In the entries below, find the line with "Document page, 1241x1754 pixels." and the line with "Identify the document". Return those two lines and all lines between them, exactly.

## Entries supplied
***
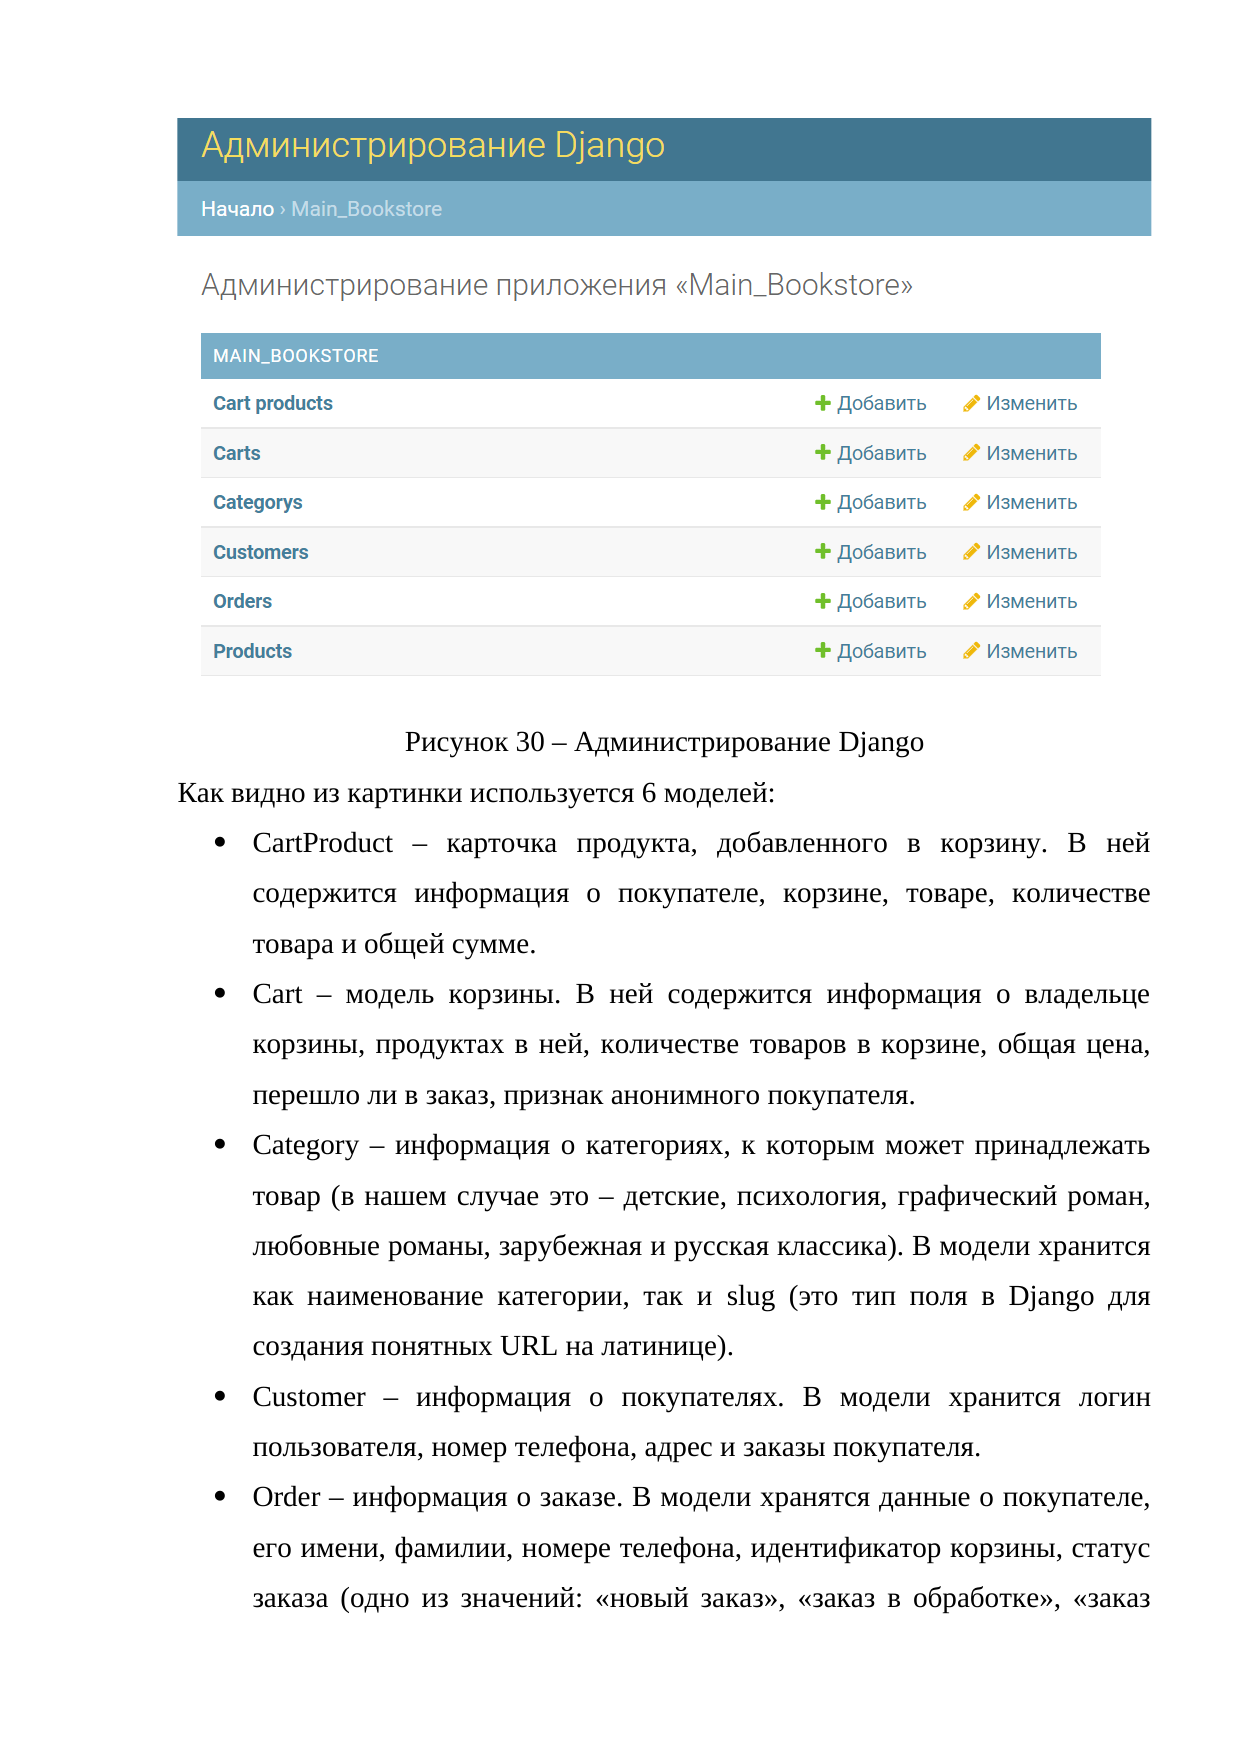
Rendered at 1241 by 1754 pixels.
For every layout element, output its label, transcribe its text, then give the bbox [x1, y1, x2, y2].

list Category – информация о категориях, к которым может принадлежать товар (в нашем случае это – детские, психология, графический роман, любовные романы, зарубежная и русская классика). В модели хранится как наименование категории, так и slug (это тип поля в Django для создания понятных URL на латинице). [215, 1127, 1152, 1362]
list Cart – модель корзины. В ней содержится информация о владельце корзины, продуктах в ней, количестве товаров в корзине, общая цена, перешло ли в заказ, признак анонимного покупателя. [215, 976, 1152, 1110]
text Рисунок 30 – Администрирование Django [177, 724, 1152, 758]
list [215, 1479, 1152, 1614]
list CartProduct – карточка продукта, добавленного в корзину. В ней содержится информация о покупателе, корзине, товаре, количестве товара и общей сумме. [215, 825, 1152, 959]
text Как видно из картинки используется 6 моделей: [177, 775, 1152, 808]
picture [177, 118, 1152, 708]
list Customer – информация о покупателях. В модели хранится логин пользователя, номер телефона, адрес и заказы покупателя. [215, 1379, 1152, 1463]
***
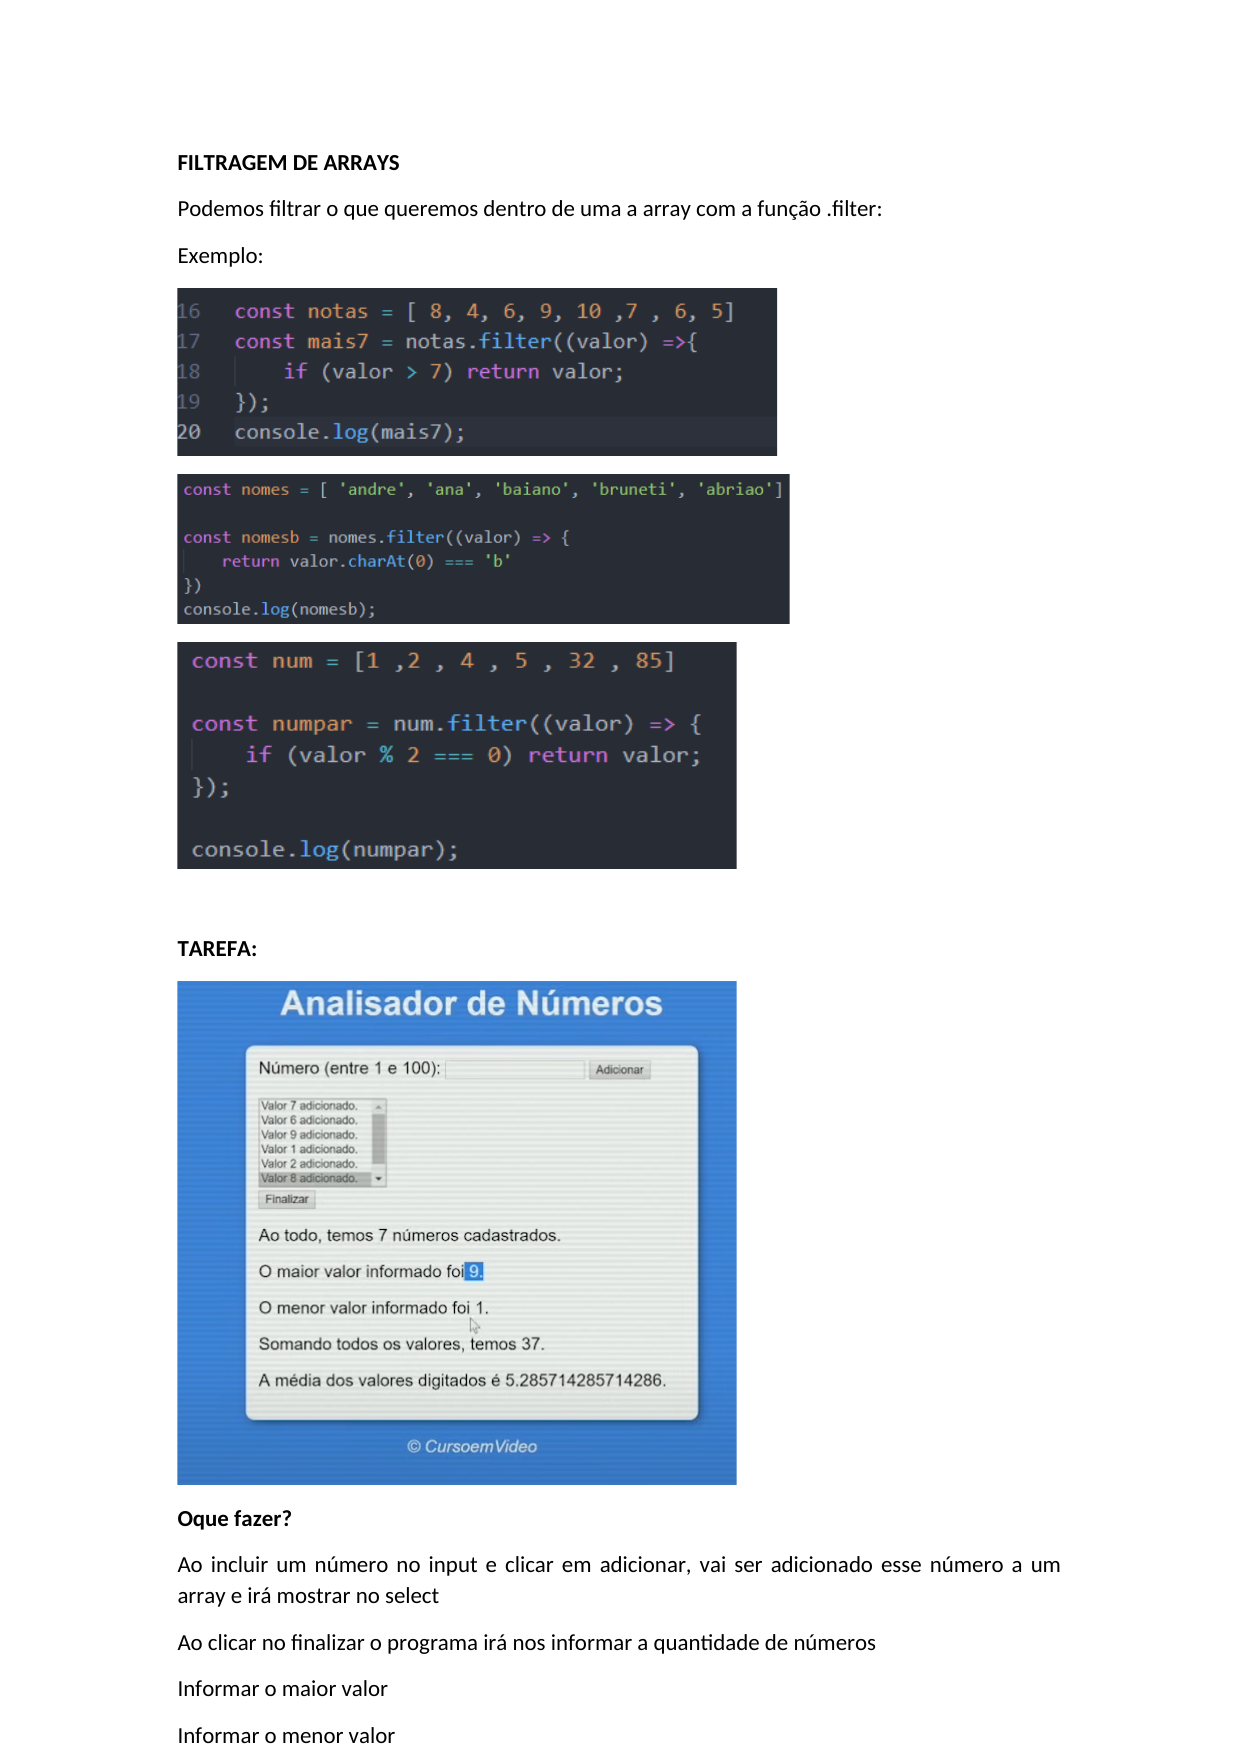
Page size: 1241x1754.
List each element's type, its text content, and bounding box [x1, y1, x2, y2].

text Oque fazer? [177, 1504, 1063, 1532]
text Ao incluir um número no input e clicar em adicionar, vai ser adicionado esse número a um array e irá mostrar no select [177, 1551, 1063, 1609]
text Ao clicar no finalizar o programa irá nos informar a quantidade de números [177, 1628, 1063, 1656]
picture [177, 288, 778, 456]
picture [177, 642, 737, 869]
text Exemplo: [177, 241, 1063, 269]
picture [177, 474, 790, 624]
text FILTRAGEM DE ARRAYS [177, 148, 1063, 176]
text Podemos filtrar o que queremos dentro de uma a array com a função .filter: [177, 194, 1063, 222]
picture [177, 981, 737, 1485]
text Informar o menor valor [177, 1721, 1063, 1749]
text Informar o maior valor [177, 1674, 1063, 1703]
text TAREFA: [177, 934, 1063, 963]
***
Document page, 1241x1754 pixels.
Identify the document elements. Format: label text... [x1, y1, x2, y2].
***
## Response to this exercise
Document page, 1241x1754 pixels.
Identify the document elements. Format: label text... [x1, y1, x2, y2].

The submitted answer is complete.